Passage Start Marker

Quest Software makes tools that help companies manage their computer systems.

Dell’s Stock Slump

Dell on May 22 reported fiscal first-quarter sales fell 4 percent and forecast second-quarter revenue for the period ending in July that missed analysts’ estimates. The shares had their worst performance in more than a decade the following day.

Tracy Benelli, a spokeswoman for Quest, didn’t return messages seeking comment outside regular business hours. David Frink, a spokesman for Dell, declined to comment, as did David Satterfield, a spokesman for Insight Venture Partners.

Quest said earlier this month that it received offers during a so-called “go-shop” period that followed the agreement to be acquired by Insight Venture Partners. Many of the options are “reasonably expected to lead to a superior proposal,” the company said at the time.

Quest had said on March 9 that it agreed to be taken private for $23 a share, in a deal valued at about $2 billion.

JPMorgan Chase & Co. has said Quest is worth about $28, based on the software provider’s sales and cash flow, and could attract bids from International Business Machines Corp., Dell or private-equity firms.

Passage End Marker

**Instructions for the task**:
Copy the stretch of the article from "Quest Software makes" through "the following day.", substituting "projected" for "forecast".

Supplied entries Start Marker

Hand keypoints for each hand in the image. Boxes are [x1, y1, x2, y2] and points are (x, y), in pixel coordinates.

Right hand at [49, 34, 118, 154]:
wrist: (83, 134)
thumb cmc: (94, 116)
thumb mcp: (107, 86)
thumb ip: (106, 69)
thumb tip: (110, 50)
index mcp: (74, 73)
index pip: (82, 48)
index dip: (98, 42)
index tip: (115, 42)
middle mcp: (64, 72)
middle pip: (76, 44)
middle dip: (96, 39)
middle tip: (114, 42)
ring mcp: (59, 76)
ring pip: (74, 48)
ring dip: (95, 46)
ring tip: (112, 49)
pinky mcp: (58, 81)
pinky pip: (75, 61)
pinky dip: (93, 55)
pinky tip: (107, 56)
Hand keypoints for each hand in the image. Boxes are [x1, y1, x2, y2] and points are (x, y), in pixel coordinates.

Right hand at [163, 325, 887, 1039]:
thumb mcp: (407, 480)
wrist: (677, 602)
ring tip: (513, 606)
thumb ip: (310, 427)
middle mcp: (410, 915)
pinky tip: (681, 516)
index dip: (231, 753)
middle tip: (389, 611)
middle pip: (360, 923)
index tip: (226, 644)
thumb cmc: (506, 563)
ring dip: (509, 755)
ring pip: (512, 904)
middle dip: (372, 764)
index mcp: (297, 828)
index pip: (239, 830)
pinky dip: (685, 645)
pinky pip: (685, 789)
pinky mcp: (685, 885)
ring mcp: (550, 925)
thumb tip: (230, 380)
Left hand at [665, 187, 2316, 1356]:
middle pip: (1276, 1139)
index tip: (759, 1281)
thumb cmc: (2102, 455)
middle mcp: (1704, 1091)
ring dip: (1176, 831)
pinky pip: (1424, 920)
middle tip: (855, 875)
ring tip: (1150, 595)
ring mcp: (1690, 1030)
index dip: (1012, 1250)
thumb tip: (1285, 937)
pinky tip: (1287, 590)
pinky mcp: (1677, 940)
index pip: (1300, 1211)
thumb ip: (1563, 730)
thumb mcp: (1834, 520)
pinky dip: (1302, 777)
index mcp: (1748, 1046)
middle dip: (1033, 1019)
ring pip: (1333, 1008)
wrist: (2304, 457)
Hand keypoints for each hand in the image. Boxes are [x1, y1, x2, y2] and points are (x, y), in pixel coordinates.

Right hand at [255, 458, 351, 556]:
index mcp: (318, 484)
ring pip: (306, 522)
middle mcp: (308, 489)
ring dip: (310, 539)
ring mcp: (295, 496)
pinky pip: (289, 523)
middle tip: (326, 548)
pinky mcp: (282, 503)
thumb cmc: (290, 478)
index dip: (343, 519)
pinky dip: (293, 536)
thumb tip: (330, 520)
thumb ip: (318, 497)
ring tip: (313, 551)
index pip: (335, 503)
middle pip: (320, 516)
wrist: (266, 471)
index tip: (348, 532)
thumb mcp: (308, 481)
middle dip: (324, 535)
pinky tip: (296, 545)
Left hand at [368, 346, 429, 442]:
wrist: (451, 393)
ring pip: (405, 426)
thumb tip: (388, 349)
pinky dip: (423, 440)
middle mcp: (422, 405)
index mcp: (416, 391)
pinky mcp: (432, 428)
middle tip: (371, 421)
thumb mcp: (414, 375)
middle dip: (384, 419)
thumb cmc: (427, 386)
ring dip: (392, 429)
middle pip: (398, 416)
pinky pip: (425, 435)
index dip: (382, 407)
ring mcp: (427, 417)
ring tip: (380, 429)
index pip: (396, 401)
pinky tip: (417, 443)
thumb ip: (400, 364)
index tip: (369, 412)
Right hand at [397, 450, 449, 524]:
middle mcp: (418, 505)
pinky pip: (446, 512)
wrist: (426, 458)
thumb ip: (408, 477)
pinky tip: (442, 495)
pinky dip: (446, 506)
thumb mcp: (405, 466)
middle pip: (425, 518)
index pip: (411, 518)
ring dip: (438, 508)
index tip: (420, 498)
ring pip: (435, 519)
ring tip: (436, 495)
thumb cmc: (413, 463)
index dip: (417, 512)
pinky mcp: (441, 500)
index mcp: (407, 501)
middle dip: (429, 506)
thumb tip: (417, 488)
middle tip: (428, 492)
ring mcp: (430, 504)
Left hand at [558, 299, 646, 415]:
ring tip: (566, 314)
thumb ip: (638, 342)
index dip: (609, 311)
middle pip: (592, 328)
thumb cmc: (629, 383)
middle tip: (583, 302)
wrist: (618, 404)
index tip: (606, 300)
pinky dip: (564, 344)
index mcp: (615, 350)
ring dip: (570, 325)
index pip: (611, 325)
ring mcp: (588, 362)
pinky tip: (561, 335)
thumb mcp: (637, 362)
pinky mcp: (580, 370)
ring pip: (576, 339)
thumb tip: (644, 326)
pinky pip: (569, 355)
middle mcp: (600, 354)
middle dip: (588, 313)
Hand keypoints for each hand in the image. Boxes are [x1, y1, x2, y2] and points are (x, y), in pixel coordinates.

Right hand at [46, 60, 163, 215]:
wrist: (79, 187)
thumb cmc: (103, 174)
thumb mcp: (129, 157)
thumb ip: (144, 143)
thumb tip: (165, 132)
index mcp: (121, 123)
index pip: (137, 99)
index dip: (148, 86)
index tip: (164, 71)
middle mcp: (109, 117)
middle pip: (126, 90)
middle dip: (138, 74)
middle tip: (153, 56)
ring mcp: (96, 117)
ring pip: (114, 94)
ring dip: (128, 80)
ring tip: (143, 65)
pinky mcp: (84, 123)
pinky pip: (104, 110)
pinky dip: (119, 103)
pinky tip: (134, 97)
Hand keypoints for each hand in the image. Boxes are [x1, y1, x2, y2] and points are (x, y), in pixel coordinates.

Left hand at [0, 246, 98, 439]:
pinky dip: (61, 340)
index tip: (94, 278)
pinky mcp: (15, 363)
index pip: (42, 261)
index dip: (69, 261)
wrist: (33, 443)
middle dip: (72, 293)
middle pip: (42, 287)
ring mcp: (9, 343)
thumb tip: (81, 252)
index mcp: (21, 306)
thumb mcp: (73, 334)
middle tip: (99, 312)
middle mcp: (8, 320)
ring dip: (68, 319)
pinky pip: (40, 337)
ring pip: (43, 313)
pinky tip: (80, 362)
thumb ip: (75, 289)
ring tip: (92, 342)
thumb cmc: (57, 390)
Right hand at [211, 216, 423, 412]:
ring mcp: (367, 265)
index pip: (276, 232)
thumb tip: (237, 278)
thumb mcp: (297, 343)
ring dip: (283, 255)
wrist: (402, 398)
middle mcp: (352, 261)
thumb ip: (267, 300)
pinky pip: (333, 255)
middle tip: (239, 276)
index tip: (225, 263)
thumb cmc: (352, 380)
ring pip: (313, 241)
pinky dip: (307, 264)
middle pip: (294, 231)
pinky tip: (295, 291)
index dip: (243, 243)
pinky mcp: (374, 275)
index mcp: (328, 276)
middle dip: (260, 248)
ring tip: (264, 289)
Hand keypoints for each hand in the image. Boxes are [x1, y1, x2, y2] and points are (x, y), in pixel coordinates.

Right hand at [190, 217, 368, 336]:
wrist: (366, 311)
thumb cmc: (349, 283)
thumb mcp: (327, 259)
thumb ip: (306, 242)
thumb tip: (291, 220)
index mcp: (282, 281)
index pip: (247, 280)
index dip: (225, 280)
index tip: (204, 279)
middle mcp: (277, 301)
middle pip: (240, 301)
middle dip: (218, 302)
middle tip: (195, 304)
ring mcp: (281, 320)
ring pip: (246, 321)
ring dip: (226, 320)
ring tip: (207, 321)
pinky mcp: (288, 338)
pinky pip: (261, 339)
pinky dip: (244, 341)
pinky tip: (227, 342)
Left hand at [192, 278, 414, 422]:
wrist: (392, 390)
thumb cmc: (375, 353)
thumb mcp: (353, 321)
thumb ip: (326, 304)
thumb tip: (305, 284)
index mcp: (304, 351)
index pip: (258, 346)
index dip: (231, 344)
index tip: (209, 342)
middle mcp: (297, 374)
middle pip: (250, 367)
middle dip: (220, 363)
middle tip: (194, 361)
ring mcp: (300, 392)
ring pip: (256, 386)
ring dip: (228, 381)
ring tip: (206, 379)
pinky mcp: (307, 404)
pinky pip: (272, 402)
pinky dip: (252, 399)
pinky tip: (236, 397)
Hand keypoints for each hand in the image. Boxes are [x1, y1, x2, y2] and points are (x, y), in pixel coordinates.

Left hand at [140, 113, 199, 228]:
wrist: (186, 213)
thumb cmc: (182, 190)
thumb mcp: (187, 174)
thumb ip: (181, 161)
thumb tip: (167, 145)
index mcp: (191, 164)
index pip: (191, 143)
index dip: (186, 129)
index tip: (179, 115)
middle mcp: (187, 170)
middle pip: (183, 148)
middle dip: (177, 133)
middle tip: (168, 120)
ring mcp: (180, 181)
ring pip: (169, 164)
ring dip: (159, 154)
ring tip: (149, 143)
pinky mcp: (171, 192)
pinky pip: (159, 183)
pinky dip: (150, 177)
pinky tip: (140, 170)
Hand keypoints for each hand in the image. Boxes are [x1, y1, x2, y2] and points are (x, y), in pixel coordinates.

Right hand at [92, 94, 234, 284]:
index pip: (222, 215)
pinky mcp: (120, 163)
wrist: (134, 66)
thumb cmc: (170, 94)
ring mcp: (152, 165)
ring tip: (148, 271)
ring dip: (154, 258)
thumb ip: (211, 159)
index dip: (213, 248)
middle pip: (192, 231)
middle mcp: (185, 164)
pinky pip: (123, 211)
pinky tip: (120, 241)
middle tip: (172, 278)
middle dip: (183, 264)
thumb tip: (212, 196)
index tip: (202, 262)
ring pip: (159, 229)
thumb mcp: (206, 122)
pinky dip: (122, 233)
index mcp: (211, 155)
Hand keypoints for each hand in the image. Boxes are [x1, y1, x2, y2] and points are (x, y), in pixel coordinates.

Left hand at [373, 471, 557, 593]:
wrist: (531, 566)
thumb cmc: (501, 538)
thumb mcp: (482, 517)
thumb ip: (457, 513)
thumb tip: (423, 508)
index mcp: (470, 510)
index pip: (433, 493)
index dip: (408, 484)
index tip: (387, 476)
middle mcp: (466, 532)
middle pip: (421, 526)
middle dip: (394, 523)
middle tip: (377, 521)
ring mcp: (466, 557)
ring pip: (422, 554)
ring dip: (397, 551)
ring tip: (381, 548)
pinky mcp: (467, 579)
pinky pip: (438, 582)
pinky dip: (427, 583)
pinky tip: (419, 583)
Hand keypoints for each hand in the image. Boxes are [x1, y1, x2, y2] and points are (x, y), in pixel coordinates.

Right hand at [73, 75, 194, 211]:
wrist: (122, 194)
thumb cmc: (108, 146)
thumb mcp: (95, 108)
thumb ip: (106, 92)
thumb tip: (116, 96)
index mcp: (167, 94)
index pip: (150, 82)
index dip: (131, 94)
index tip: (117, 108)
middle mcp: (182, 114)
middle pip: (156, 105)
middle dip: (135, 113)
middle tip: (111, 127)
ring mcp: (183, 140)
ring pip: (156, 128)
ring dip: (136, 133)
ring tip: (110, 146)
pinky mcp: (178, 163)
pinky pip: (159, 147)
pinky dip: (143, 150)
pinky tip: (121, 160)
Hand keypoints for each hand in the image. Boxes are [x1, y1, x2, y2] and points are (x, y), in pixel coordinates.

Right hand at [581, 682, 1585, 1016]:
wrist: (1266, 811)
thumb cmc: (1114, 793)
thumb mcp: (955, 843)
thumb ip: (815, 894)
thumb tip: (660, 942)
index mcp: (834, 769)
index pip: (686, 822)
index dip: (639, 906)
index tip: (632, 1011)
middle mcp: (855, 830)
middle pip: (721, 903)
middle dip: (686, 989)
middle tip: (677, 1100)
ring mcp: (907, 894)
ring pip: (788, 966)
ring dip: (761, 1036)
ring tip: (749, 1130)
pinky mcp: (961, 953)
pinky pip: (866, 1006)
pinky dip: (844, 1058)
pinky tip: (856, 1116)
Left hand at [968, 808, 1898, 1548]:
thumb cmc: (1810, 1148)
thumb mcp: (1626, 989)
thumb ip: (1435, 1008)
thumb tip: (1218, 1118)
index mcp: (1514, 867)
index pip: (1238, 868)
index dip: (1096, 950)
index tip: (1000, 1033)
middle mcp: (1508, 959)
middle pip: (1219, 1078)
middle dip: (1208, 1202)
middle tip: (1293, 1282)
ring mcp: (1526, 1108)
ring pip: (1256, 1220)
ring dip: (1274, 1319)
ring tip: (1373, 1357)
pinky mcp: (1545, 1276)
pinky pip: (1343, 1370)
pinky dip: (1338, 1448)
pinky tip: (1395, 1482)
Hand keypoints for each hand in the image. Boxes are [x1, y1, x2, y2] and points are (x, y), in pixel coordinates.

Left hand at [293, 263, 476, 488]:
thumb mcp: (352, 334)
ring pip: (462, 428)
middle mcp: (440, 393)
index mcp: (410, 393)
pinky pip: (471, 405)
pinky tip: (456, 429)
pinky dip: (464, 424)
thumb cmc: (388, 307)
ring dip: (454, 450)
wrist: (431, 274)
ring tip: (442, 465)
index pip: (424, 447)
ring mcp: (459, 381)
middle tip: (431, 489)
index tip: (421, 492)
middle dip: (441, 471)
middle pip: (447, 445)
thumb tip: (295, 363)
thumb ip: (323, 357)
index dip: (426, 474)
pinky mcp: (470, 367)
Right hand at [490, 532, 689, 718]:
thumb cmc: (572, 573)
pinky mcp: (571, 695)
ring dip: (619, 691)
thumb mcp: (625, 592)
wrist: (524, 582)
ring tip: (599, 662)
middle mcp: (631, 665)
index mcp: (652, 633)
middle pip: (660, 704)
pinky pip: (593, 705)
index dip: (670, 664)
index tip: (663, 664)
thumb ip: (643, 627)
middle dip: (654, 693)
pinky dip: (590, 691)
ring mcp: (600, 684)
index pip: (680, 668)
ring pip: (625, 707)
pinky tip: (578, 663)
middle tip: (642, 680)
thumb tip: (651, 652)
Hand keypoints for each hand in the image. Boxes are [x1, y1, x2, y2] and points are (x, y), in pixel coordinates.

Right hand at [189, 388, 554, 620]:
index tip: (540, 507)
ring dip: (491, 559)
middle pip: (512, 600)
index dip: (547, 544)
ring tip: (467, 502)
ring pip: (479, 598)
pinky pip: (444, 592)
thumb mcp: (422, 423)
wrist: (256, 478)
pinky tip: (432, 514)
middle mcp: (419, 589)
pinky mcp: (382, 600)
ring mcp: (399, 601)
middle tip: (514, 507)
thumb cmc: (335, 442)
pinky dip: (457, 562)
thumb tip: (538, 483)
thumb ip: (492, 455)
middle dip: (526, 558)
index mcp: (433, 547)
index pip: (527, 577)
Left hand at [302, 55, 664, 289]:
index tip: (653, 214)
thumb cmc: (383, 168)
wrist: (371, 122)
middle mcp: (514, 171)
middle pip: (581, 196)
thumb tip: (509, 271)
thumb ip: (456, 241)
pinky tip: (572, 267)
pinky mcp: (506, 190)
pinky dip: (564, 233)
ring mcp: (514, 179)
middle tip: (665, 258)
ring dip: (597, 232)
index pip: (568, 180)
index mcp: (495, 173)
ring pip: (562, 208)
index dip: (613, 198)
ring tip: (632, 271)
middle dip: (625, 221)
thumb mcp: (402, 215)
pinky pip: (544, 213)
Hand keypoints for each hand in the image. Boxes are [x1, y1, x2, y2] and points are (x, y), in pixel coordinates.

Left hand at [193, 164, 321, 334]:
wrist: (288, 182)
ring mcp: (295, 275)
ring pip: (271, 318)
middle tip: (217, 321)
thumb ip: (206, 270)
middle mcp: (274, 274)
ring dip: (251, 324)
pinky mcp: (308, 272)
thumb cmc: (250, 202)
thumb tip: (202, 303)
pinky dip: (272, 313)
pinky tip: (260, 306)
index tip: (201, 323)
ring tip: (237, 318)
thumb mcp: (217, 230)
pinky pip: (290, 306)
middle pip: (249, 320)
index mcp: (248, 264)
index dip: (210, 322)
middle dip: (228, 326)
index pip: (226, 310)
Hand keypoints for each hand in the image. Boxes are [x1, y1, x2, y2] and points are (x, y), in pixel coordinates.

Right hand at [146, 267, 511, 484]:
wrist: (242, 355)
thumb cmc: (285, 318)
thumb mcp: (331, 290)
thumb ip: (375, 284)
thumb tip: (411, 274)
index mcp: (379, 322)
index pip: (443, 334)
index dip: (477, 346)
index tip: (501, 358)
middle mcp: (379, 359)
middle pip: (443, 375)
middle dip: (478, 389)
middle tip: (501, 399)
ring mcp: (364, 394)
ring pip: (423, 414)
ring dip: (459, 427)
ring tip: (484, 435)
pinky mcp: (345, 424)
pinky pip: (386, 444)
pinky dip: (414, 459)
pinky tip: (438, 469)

Supplied entries End Marker

**Answer to the exercise**:
Quest Software makes tools that help companies manage their computer systems.

Dell’s Stock Slump

Dell on May 22 reported fiscal first-quarter sales fell 4 percent and projected second-quarter revenue for the period ending in July that missed analysts’ estimates. The shares had their worst performance in more than a decade the following day.